Staying true to the D.H. Lawrence classic, theater actor Matthew Duckett, who has cerebral palsy, made his feature film debut with “Lady Chatterley’s Lover” — the first disabled actor to play the part of Clifford on a Netflix production. The film, which was produced for Netflix by Sony’s 3000 Pictures, started to stream Dec. 2 on the platform.
“I’ve been in a great many productions where I’ve been allowed to live in my disability, which has been incredibly freeing as an actor,” Duckett said, describing the differing approaches to how productions address the accessibility needs of their actors. “But something I was really grateful to see happen was to have someone on-set dedicated to my needs as a disabled artist and to the honesty of the production of a disabled character.”
Netflix enlisted help of C Talent at Whalar, a talent management company led by and catered to the disability community, specifically hiring lead disability and access consultant Dan Edge to advocate for Duckett’s on-set needs from pre- through post-production. At the early stages of the feature, Edge primarily scanned through the script with director Laure de Clermont-Tonnerre to ensure accurate portrayals of the disability community. But throughout the remainder of the production, Edge worked closely with movement directors to nail down Duckett’s physicality as he navigated around in an antique wheelchair.
The benefits of this counseling was not limited in scope to Duckett — Edge even collaborated with director of photography Benoît Delhomme to block scenes in a way that was wheelchair accessible and to highlight effective camera angles.
For scenes in which co-star Emma Corrin was tasked with lifting Duckett out of his chair, intimacy coordinator Ita O’Brien worked with the two actors to “strike a brilliant balance between intimacy and access coordination,” Edge said.
“What Netflix and what C Talent did so well is ensuring the accuracy of both the historical telling of the story but also the best disability representation and accessibility that there could possibly be,” said founder and CEO of C Talent at Whalar Keely Cat-Wells.
Banned in the U.K. back in the 1960s for its depictions of sex, that seem tame now, “Lady Chatterley’s Lover” is a scandalous love story between an aristocrat (Corrin) and a modest gamekeeper named Oliver Mellors (Jack O’Connell), whom she meets at her husband’s country estate. The two engage in an affair as Lady Chatterley copes with the dissatisfaction of her current marriage to World War I veteran Clifford Chatterley (Duckett).
The saucy period piece begins with Lady Chatterley, formerly known as Connie Reid, being courted by Clifford — a honeymoon phase that is short-lived. Soon after their union, Clifford decides to resume his military service, and is paralyzed from the waist-down on the frontlines.

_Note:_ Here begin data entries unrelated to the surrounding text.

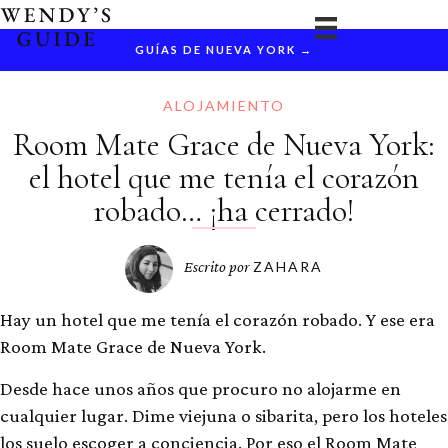
Ir
al
GUÍAS DE NUEVA YORK →
contenido
ALOJAMIENTO
Room Mate Grace de Nueva York:
el hotel que me tenía el corazón
robado… ¡ha cerrado!
Escrito por
ZAHARA
Hay un hotel que me tenía el corazón robado. Y ese era
Room Mate Grace de Nueva York.
Desde hace unos años que procuro no alojarme en
cualquier lugar. Dime viejuna o sibarita, pero los hoteles
los suelo escoger a conciencia. Por eso el Room Mate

“Period pieces always have the potential to be tricky in terms of both outdated opinions and actions around the Deaf, disabled and neurodivergent community,” said Edge, who worked closely on-set with Duckett as a disability and access consultant. “Especially when you’re dealing with a character who is new to his impairments and being part of the disabled community as a whole, like Clifford is in this piece. It could have been quite easy to take the character solely down a stereotypical character arc of being a victim because of his newfound impairment.”
If there’s any precedent to be set from “Lady Chatterley’s Lover,” Cat-Wells said, it’s that disability and access consultants should be a given on film and television productions — regardless of whether or not there is a known actor with disabilities on set — and further, the need for ethical and inclusive casting in order to achieve authentic portrayals of the disability community.

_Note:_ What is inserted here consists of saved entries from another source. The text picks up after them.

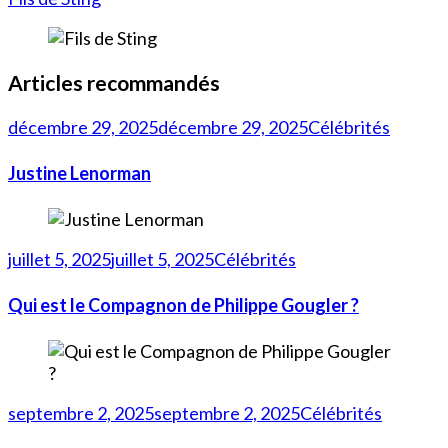
Articles recommandés
décembre 29, 2025
décembre 29, 2025
Célébrités
Justine Lenorman
juillet 5, 2025
juillet 5, 2025
Célébrités
Qui est le Compagnon de Philippe Gougler ?
septembre 2, 2025
septembre 2, 2025
Célébrités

“Disabled people have to play the disabled roles; there is no more room for non-authentic portrayals,” Cat-Wells said. “But at the same time, we want to also show that disabled people are lawyers, doctors, mothers, fathers, and we are not this monolith. We are not here to just fill those disability-specific roles, and I’m excited for the day where we do see the doctors, the lawyers written specifically for disabled characters.”